There’s a certain resonance in the fact that photographer Edward Burtynsky is seated on the stairwell of a fashionable Harajuku building for this interview. It looks out on a neighborhood that is one of Japan’s—and the world’s—consumer hot spots, a catwalk filled with people in dressed the latest trends and flashing the newest gadgets. Burtynsky’s eyes, grayish and blue, don’t really seem to take it in. He doesn’t do fashion. But he does know a few things about the cost of what he sees.
One of Canada’s leading artists, Burtynsky has traveled to places from where most of our possessions originate, and where they ultimately end up. Over the span of two decades he’s headed into the world’s largest quarries and pits, to immense factories where the assembly lines stretch to the horizon and to vast recycling yards where laborers work with tools unchanged since the Iron Age.

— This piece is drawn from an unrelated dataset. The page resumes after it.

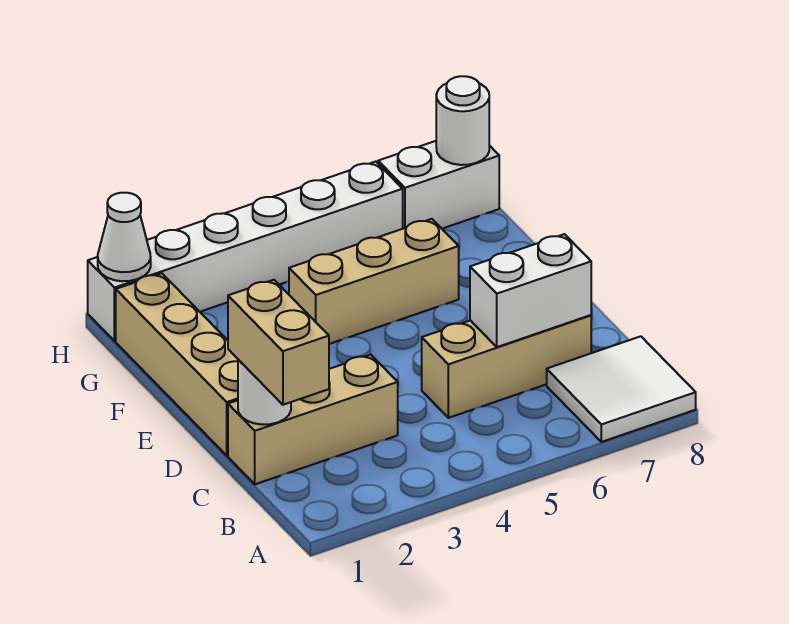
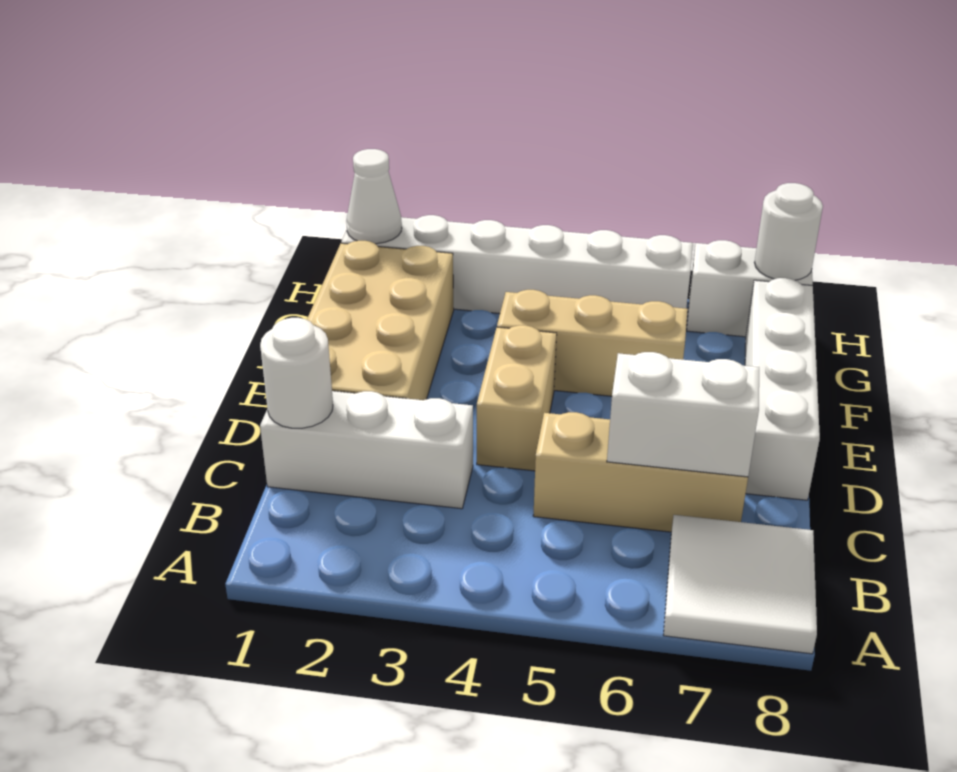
tan brick B1:C1 level 3 -> tan brick D4:E4 level 1
tan brick C1:C3 level 1 -> white brick C1:C3 level 1
tan brick D1:G1 level 1 -> tan brick D1:G2 level 1
none -> white brick D8:G8 level 1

Working with a large-format camera, he’s brought back images that are mesmerizingly beautiful, even as they show the ravages of industrialization on a scale previously unknown. His photos have won him international awards and turned him into the subject of a 2006 documentary, “Edward Burtynsky: Manufactured Landscapes.” Made by fellow Canadian Jennifer Baichwal, the film has been hailed by Al Gore as “extraordinary, haunting, beautiful, insightful and thought-provoking.”
Yet the photographer is no “card-carrying environmentalist”—to use his own phrase. And his words, much like his photographs, are less about shock and awe than they are about measured reflection.
“We are like the smoker who knows cigarettes are bad, but finds it hard to imagine life without them.
“We are, in a global scale, addicted to a certain standard of living, to certain foods and forms of transportation,” says Burtynsky, who flew 6,479 air miles from Toronto to Tokyo in advance of the film’s July 12 opening at the Tokyo Metropolitan Museum of Photography and Image Forum Theatre.
“When I get on a jet and fly somewhere, I understand that I am part of the problem. But at the same time I find some relief in the fact that I am trying to use my work to address it.”